O marido tomou a frente e apressou-se em encerrar o assunto:
- Isso é passado. Ela era lésbica porque ainda não tinha experimentado um homem como eu. Hoje ela está liberta do mal da homossexualidade e do demônio do socialismo.
A mulher complementa:
- Hoje eu luto para que as mulheres não deixem de raspar o sovaco, para que a nossa terra volte a ser plana e para que a nossa bandeira jamais seja vermelha.
E o homem arremata:
- Brasil acima de tudo! Deus acima de todos!
Ainda sob o efeito das merdas que acabara de ouvir, nosso bravo infiltrado é novamente surpreendido por novos gritos de euforia e debilidade vindos da multidão. Pintou um corre-corre, todos no lugar. Era a Cassia Kiss que acabava de chegar. Vestida de Roberto Jefferson, com uma imagem de Nossa Senhora Aparecida em uma das mãos e com um fuzil disfarçado de guarda-chuva na outra, ela regia aqueles patriotas que, cada vez mais inflamados, se esgoelavam e se alternavam aos gritos de coisas que, para qualquer ser humano normal, pareceriam desconexas. Como: ‘’Morte ao aborto! ” e “Minha filha não vai usar banheiro unissex!”
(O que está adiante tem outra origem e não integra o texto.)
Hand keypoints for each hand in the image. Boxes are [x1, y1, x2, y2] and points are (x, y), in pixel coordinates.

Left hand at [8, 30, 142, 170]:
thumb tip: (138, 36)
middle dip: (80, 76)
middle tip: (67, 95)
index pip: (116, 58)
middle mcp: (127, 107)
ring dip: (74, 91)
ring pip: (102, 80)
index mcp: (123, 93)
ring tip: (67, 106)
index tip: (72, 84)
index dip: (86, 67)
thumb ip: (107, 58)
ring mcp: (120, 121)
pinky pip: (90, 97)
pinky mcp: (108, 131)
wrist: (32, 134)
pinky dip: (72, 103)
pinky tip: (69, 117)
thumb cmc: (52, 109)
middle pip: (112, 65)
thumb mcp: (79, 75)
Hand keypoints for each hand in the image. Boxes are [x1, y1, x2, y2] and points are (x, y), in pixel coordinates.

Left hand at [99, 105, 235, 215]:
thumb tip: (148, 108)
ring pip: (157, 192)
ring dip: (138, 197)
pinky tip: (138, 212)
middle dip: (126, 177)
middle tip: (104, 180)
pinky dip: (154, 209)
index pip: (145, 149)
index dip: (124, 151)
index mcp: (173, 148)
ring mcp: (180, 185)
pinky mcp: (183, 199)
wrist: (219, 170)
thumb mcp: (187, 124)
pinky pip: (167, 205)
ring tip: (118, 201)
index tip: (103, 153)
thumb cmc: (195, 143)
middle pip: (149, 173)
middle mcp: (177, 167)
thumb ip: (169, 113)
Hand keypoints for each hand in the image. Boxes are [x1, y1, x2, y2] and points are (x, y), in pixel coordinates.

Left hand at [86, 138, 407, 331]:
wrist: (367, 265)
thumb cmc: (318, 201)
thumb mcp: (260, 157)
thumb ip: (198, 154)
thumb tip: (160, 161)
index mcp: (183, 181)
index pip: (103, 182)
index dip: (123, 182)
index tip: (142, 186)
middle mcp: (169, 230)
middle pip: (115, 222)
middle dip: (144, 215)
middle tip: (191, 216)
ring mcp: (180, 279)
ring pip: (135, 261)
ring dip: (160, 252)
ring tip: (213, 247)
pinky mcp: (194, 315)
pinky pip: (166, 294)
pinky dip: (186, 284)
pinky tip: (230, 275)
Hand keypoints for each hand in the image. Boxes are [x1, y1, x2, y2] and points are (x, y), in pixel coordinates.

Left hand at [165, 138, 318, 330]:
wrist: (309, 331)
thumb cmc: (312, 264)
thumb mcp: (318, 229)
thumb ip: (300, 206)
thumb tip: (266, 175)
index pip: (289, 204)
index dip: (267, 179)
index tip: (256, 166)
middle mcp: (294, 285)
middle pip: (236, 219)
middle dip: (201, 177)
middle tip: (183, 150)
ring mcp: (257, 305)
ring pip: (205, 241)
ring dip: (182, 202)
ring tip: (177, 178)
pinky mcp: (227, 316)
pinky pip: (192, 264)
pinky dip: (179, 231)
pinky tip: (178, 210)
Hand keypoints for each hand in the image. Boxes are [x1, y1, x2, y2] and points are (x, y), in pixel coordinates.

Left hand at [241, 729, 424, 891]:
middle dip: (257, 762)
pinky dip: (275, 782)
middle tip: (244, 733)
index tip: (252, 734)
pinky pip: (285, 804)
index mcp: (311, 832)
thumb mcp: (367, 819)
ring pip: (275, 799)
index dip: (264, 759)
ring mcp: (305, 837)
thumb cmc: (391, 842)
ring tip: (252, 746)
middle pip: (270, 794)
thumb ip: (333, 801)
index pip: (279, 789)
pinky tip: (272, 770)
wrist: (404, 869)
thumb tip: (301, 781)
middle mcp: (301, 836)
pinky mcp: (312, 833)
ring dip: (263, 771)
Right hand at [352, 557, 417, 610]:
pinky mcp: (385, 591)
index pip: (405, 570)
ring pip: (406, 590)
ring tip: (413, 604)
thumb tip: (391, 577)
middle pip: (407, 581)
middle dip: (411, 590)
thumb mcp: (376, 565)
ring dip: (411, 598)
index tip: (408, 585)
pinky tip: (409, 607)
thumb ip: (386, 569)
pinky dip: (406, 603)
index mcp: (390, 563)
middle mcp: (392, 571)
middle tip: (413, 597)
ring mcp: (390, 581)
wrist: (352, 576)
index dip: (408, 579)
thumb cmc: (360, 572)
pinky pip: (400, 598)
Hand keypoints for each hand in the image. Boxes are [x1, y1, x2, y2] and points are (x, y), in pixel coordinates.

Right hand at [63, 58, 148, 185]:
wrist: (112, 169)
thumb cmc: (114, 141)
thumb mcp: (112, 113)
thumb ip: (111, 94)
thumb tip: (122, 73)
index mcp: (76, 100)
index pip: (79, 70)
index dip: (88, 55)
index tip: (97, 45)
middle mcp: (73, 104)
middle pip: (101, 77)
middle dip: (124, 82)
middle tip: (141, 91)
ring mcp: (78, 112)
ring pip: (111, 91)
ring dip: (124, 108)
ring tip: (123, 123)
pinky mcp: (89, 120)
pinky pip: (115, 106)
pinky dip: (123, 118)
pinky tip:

O grupo que acompanhava a atriz ainda exibia faixas com os dizeres: “Quem matou Odete Roitman? ”, “A Raquel é boa! A Rutinha é má! “, “Somos todos sinhozinho Malta” e “Tieta do agreste – Vagabunda comunista”. Para Fidel já estava bom. Já tinha história o suficiente para contar no boteco do Joca, enquanto degustava um torresmo a moda da casa e molhava a palavra com uma cerva bem gelada. O dilema agora seria conseguir voltar para a casa com as estradas interditadas pelos bloqueios patrióticos. Cruzou com Estefânio que estava aos pulos e repetia sem parar:
- Conseguimos! Conseguimos! Conseguimos!
A curiosidade de Fidel quis saber o motivo da euforia:
- Quem foi preso agora?
- O Lula. Acabou! Acabou! Acabou!
Fidel saia dali convencido de que a única intervenção necessária ao país era a psiquiátrica, quando um caminhão que ia em direção a zona norte lhe ofereceu carona.
- Tá indo pra onde, patriota?
- Méier
- Sobe aí. Te dou uma carona. Vou passar em frente ao Norte Shopping. Te adianta?
- Claro! Valeu!
Quando Fidel se dirigia a porta do carona, foi advertido pelo motorista:
- Aqui dentro não! Vai lá no para-brisa. Quero ver se você é patriota mesmo.